Are you planning to do more with Project Eternity, once this game comes out?
CA: Oh, yeah.
Assuming it's not a flop?
CA: Actually, it doesn't matter if it's a flop, although I don't believe that it will be. But the nice thing about Kickstarter is that people have already paid for the title. So anything else that happens after that is great, but we know what our budget is, and practically speaking, that's all we're really focused on: "We're going to make a game for this amount of money."
We already have the backer support. They've already paid for it. That's our end destination. If it ends up getting released and selling a lot of copies, great. If it sells enough where we can support future installments, we'll absolutely do that. If it doesn't make much of a profit, and we did want to do another installment, we'd probably take it back to Kickstarter.
Do you think that you be more likely to experiment in a sequel with changing things up from the old-school Infinity Engine setup?
CA: We'd probably keep the same isometric view and party controls, because that's what we miss. But we still think there's other stuff that we can add to that. [There are] mechanics -- like crafting systems -- that we could add, and new ways of using the classes and spells. I think there's still room to evolve all of that. But we would keep the Infinity Engine look and feel and things like that. Because that's what made those games what they were.
Why is it that this style of game became non-viable, in a commercial sense? Why wouldn't publishers support this type of project?
CA: I don't know if I have a good answer for that. I do know that there's one technical limitation: when you're developing an RPG for the consoles -- which most publishers want because it generates the most revenue -- it's often very difficult to control a party of characters, with either the PlayStation controller or the Xbox controller. So that immediately causes you to change the dynamic of how you design the RPG. You can have two party members with you [the player], but you've got to recognize that that consumes a lot of memory right then and there. And you also have to set their AI states -- you're not really controlling them.
A lot of those [Infinity Engine] titles were PC-only, and that's not really an appealing pitch to any publisher. They don't really want a PC-only title, because that's not going to maximize their revenue.
It seems like the market was in a mindset where "We can only do blockbusters." Perhaps now it's fragmenting a bit, and there are more niches available?
CA: I think so. I do know that usually when we're discussing budgets for games, they can range anywhere from $20 to $30 million for development, but that doesn't account for all the marketing budget or any of the auxiliary resources like quality assurance or production support or localization, or even paying for sound effects and audio and things like that.
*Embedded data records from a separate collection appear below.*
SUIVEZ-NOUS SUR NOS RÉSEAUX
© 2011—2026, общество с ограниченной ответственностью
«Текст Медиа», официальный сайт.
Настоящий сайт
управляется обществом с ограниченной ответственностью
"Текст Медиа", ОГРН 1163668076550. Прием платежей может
The budgets for [triple-A] games are just insane, but they generate a lot of revenue.
Some of them do. There are plenty of flops as well. It does seem that some of the larger publishers are experimenting with smaller-scale games. LucasArts was dabbling in that area, for example, and Warner Bros. published Bastion.
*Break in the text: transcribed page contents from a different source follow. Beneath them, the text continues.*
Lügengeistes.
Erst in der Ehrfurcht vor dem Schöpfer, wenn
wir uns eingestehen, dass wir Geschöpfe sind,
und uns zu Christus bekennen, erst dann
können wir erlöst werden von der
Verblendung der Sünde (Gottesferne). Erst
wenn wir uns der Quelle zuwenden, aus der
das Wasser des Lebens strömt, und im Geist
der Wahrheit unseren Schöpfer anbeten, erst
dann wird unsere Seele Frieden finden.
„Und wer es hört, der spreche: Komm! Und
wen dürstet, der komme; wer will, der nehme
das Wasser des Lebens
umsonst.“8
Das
CA: It's good to see that level of support. It seems like with smaller projects, and/or indie projects, that's the best time for people to experiment with new innovative mechanics that might not [be viable] on a larger, more expensive scale. And seeing them proved out in one of those smaller titles I think is healthy for the industry. You need that experimental test bed to showcase why these ideas are cool.
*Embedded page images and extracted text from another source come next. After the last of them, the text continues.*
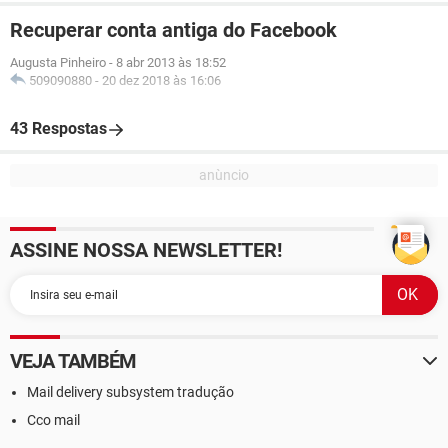
Recuperar conta antiga do Facebook
Augusta Pinheiro
-
8 abr 2013 às 18:52
509090880
-
20 dez 2018 às 16:06
43 Respostas
ASSINE NOSSA NEWSLETTER!
VEJA TAMBÉM
Mail delivery subsystem tradução
Cco mail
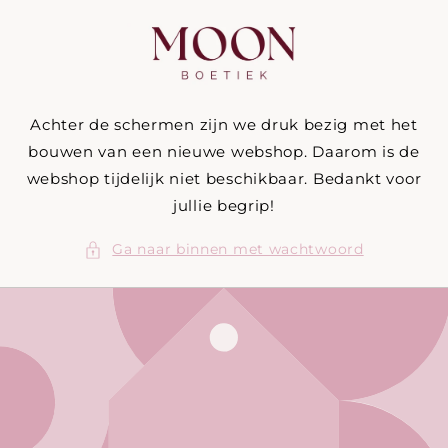
Meteen
naar de
content
Achter de schermen zijn we druk bezig met het
bouwen van een nieuwe webshop. Daarom is de
webshop tijdelijk niet beschikbaar. Bedankt voor
jullie begrip!
Ga naar binnen met wachtwoord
I've heard you talk a lot about the narrative design work that Obsidian does, which is a topic that I find isn't discussed all that widely in the industry.
CA: We've had to make a lot of mistakes in that process over the last few years. A lot of [what I've said] is just stuff that shook out as a result of that.
What kinds of mistakes have you made?
CA: There's been quite a few. Characters have delivered too much exposition, rather than just showing it in the environment. That seems like a really obvious thing, but I still catch myself doing it. Or designing companions that -- while they may be interesting -- don't lend themselves to any other game mechanic and therefore become useless and are never used.
What about in terms of the differences between narrative in film or books, versus narrative in games? It seems like there's some key differences that a lot of games don't really seem to pick up on.
CA: I think that people [in the industry] are appreciating scriptwriting talents more, especially as games become more voice-acted and cinematic. I [think that for] anyone pursuing narrative design, scriptwriting is the best way to hone your craft, because it's a lot of what you're going to be doing. It teaches you all the brevity; using the environment to communicate a situation, as opposed to just the flat-line vomit of text, like Torment had. Which we had to do at the time, but that's more of a novelistic approach to writing, which isn't necessarily the best fit for games.
Also I think comic book writing lends itself to training you to write dialogue for games, just because you have to think so visually about what's happening in the environment. I really enjoy writing comics. For Star Wars [Knights of the Old Republic II], for example, I found myself thinking about the process a lot differently. About how the shot was framed, what was being shown, and how that reinforced what the characters were saying and [their interactions].